Saving money in rubles has become more profitable than keeping it in foreign currencies, according to Elvira Nabiullina, the head of the Central Bank. This is due to the difference between rates in rubles and other currencies reaching a historical maximum.
The Russian currency has been strengthening since December 2024. The Central Bank credits this to the attractiveness of Russian assets to citizens and companies due to tight monetary policy.
Despite the key rate being lowered in early June, bank deposits remain attractive to Russians, with interest rates higher than official inflation. Economist Vasily Koltashov highlights that saving in the domestic currency is now more profitable due to the strengthening ruble and high key rate. There are also challenges with foreign currencies, as not all dollars are accepted abroad, and they were acquired with a high commission.
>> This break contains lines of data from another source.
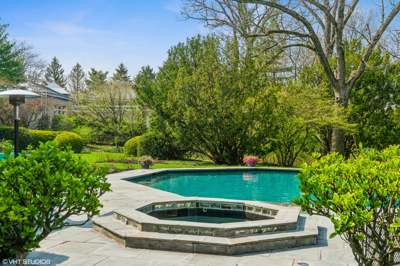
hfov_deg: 44.5
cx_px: 200
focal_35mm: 44
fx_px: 489
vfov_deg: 30.5
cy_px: 133
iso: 200
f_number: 8
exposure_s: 1/1000
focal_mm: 44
Konstantin Selyanin suggests opening a bank deposit at existing rates as the best way to outpace inflation if you trust Russian banks. Another option is saving in cash currency like dollars or euros. Vasily Koltashov considers ruble deposits in banks the optimal choice today, providing significant income, and views dealing with euros and dollars as risky.
Experts from “BCS World of Investments” recommend long-term government bonds, where a yield above 15% per annum can be fixed for many years. They also suggest selectively approaching stocks, considering geopolitical uncertainty and high interest rates.